■ **Written instruction**: Reproduce every line of the data below character for character, with no changes.

■ **Data excerpts**:
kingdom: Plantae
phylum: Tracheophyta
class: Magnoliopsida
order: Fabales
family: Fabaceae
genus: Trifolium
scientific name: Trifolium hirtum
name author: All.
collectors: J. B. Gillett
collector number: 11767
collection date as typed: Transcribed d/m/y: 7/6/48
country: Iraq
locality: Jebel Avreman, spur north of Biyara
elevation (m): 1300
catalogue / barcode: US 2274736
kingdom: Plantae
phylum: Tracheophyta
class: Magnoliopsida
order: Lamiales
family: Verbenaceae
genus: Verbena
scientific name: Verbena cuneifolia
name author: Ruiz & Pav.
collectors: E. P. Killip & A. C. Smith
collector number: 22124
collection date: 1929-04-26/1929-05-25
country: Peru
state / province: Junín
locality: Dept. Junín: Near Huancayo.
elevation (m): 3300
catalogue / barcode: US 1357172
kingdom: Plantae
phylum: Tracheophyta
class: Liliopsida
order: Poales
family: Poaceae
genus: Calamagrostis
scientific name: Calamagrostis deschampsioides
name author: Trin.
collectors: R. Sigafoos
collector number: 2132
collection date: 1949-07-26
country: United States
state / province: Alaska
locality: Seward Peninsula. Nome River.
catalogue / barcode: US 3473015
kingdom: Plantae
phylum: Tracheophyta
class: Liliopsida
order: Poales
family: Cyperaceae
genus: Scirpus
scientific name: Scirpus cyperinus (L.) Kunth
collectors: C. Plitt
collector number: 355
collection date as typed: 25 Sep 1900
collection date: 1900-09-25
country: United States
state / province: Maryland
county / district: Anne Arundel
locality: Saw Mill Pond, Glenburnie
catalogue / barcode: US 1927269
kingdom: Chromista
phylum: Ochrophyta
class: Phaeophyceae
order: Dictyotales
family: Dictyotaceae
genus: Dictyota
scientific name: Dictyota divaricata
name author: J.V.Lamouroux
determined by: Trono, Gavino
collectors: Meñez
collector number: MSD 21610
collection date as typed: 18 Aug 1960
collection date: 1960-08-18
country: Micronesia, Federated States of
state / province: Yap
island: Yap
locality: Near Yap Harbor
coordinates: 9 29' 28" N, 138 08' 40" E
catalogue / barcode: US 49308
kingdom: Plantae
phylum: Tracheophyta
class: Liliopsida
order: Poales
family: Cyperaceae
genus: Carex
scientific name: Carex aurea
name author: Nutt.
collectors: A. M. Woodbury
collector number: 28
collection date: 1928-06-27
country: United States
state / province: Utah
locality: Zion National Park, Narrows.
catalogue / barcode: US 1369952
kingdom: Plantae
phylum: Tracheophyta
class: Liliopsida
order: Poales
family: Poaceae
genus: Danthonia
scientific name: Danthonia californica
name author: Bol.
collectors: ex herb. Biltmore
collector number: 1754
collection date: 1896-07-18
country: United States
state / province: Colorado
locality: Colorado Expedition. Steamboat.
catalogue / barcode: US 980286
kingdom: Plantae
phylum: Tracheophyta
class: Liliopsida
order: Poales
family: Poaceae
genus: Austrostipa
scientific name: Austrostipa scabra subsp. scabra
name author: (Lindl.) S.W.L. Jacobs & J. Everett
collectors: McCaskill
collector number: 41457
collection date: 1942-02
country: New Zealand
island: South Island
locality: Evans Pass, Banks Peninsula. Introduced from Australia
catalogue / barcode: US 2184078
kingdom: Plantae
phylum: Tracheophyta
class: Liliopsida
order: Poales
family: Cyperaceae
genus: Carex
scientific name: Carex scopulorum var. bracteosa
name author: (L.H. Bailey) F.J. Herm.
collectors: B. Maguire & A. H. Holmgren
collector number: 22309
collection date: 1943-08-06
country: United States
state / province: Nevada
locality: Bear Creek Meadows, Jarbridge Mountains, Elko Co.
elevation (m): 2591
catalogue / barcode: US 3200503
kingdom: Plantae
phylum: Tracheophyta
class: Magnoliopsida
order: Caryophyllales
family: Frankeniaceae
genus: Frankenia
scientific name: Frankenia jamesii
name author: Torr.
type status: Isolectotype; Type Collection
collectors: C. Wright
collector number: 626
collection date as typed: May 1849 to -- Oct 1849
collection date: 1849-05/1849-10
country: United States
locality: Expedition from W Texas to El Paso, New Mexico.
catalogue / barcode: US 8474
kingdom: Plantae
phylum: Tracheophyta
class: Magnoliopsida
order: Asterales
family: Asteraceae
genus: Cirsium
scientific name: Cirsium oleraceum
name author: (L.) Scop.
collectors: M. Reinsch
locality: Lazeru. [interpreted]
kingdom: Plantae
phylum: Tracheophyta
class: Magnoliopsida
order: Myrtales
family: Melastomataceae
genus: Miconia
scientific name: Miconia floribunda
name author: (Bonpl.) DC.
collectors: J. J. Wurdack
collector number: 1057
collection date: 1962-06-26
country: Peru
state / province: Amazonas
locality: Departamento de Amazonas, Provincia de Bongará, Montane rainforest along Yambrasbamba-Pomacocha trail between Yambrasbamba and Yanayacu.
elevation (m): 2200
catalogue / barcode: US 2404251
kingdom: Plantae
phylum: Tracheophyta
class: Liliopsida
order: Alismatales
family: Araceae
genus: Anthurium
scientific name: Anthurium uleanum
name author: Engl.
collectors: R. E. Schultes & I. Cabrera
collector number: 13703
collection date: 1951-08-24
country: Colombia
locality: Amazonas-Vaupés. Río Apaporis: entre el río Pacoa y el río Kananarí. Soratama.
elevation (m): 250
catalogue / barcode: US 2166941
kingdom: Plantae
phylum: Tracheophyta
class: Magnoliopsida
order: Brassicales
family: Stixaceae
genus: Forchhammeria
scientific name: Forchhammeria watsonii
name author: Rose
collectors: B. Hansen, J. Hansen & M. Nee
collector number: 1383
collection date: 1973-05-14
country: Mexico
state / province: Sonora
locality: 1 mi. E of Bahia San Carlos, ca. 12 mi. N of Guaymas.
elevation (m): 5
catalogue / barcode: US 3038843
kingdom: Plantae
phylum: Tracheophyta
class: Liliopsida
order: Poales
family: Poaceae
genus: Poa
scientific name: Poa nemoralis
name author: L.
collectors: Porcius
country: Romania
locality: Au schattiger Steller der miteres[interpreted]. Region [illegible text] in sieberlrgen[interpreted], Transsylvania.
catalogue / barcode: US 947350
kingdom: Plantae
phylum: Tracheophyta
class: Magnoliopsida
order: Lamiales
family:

■ **Complete answer**:
kingdom: Plantae
phylum: Tracheophyta
class: Magnoliopsida
order: Fabales
family: Fabaceae
genus: Trifolium
scientific name: Trifolium hirtum
name author: All.
collectors: J. B. Gillett
collector number: 11767
collection date as typed: Transcribed d/m/y: 7/6/48
country: Iraq
locality: Jebel Avreman, spur north of Biyara
elevation (m): 1300
catalogue / barcode: US 2274736
kingdom: Plantae
phylum: Tracheophyta
class: Magnoliopsida
order: Lamiales
family: Verbenaceae
genus: Verbena
scientific name: Verbena cuneifolia
name author: Ruiz & Pav.
collectors: E. P. Killip & A. C. Smith
collector number: 22124
collection date: 1929-04-26/1929-05-25
country: Peru
state / province: Junín
locality: Dept. Junín: Near Huancayo.
elevation (m): 3300
catalogue / barcode: US 1357172
kingdom: Plantae
phylum: Tracheophyta
class: Liliopsida
order: Poales
family: Poaceae
genus: Calamagrostis
scientific name: Calamagrostis deschampsioides
name author: Trin.
collectors: R. Sigafoos
collector number: 2132
collection date: 1949-07-26
country: United States
state / province: Alaska
locality: Seward Peninsula. Nome River.
catalogue / barcode: US 3473015
kingdom: Plantae
phylum: Tracheophyta
class: Liliopsida
order: Poales
family: Cyperaceae
genus: Scirpus
scientific name: Scirpus cyperinus (L.) Kunth
collectors: C. Plitt
collector number: 355
collection date as typed: 25 Sep 1900
collection date: 1900-09-25
country: United States
state / province: Maryland
county / district: Anne Arundel
locality: Saw Mill Pond, Glenburnie
catalogue / barcode: US 1927269
kingdom: Chromista
phylum: Ochrophyta
class: Phaeophyceae
order: Dictyotales
family: Dictyotaceae
genus: Dictyota
scientific name: Dictyota divaricata
name author: J.V.Lamouroux
determined by: Trono, Gavino
collectors: Meñez
collector number: MSD 21610
collection date as typed: 18 Aug 1960
collection date: 1960-08-18
country: Micronesia, Federated States of
state / province: Yap
island: Yap
locality: Near Yap Harbor
coordinates: 9 29' 28" N, 138 08' 40" E
catalogue / barcode: US 49308
kingdom: Plantae
phylum: Tracheophyta
class: Liliopsida
order: Poales
family: Cyperaceae
genus: Carex
scientific name: Carex aurea
name author: Nutt.
collectors: A. M. Woodbury
collector number: 28
collection date: 1928-06-27
country: United States
state / province: Utah
locality: Zion National Park, Narrows.
catalogue / barcode: US 1369952
kingdom: Plantae
phylum: Tracheophyta
class: Liliopsida
order: Poales
family: Poaceae
genus: Danthonia
scientific name: Danthonia californica
name author: Bol.
collectors: ex herb. Biltmore
collector number: 1754
collection date: 1896-07-18
country: United States
state / province: Colorado
locality: Colorado Expedition. Steamboat.
catalogue / barcode: US 980286
kingdom: Plantae
phylum: Tracheophyta
class: Liliopsida
order: Poales
family: Poaceae
genus: Austrostipa
scientific name: Austrostipa scabra subsp. scabra
name author: (Lindl.) S.W.L. Jacobs & J. Everett
collectors: McCaskill
collector number: 41457
collection date: 1942-02
country: New Zealand
island: South Island
locality: Evans Pass, Banks Peninsula. Introduced from Australia
catalogue / barcode: US 2184078
kingdom: Plantae
phylum: Tracheophyta
class: Liliopsida
order: Poales
family: Cyperaceae
genus: Carex
scientific name: Carex scopulorum var. bracteosa
name author: (L.H. Bailey) F.J. Herm.
collectors: B. Maguire & A. H. Holmgren
collector number: 22309
collection date: 1943-08-06
country: United States
state / province: Nevada
locality: Bear Creek Meadows, Jarbridge Mountains, Elko Co.
elevation (m): 2591
catalogue / barcode: US 3200503
kingdom: Plantae
phylum: Tracheophyta
class: Magnoliopsida
order: Caryophyllales
family: Frankeniaceae
genus: Frankenia
scientific name: Frankenia jamesii
name author: Torr.
type status: Isolectotype; Type Collection
collectors: C. Wright
collector number: 626
collection date as typed: May 1849 to -- Oct 1849
collection date: 1849-05/1849-10
country: United States
locality: Expedition from W Texas to El Paso, New Mexico.
catalogue / barcode: US 8474
kingdom: Plantae
phylum: Tracheophyta
class: Magnoliopsida
order: Asterales
family: Asteraceae
genus: Cirsium
scientific name: Cirsium oleraceum
name author: (L.) Scop.
collectors: M. Reinsch
locality: Lazeru. [interpreted]
kingdom: Plantae
phylum: Tracheophyta
class: Magnoliopsida
order: Myrtales
family: Melastomataceae
genus: Miconia
scientific name: Miconia floribunda
name author: (Bonpl.) DC.
collectors: J. J. Wurdack
collector number: 1057
collection date: 1962-06-26
country: Peru
state / province: Amazonas
locality: Departamento de Amazonas, Provincia de Bongará, Montane rainforest along Yambrasbamba-Pomacocha trail between Yambrasbamba and Yanayacu.
elevation (m): 2200
catalogue / barcode: US 2404251
kingdom: Plantae
phylum: Tracheophyta
class: Liliopsida
order: Alismatales
family: Araceae
genus: Anthurium
scientific name: Anthurium uleanum
name author: Engl.
collectors: R. E. Schultes & I. Cabrera
collector number: 13703
collection date: 1951-08-24
country: Colombia
locality: Amazonas-Vaupés. Río Apaporis: entre el río Pacoa y el río Kananarí. Soratama.
elevation (m): 250
catalogue / barcode: US 2166941
kingdom: Plantae
phylum: Tracheophyta
class: Magnoliopsida
order: Brassicales
family: Stixaceae
genus: Forchhammeria
scientific name: Forchhammeria watsonii
name author: Rose
collectors: B. Hansen, J. Hansen & M. Nee
collector number: 1383
collection date: 1973-05-14
country: Mexico
state / province: Sonora
locality: 1 mi. E of Bahia San Carlos, ca. 12 mi. N of Guaymas.
elevation (m): 5
catalogue / barcode: US 3038843
kingdom: Plantae
phylum: Tracheophyta
class: Liliopsida
order: Poales
family: Poaceae
genus: Poa
scientific name: Poa nemoralis
name author: L.
collectors: Porcius
country: Romania
locality: Au schattiger Steller der miteres[interpreted]. Region [illegible text] in sieberlrgen[interpreted], Transsylvania.
catalogue / barcode: US 947350
kingdom: Plantae
phylum: Tracheophyta
class: Magnoliopsida
order: Lamiales
family:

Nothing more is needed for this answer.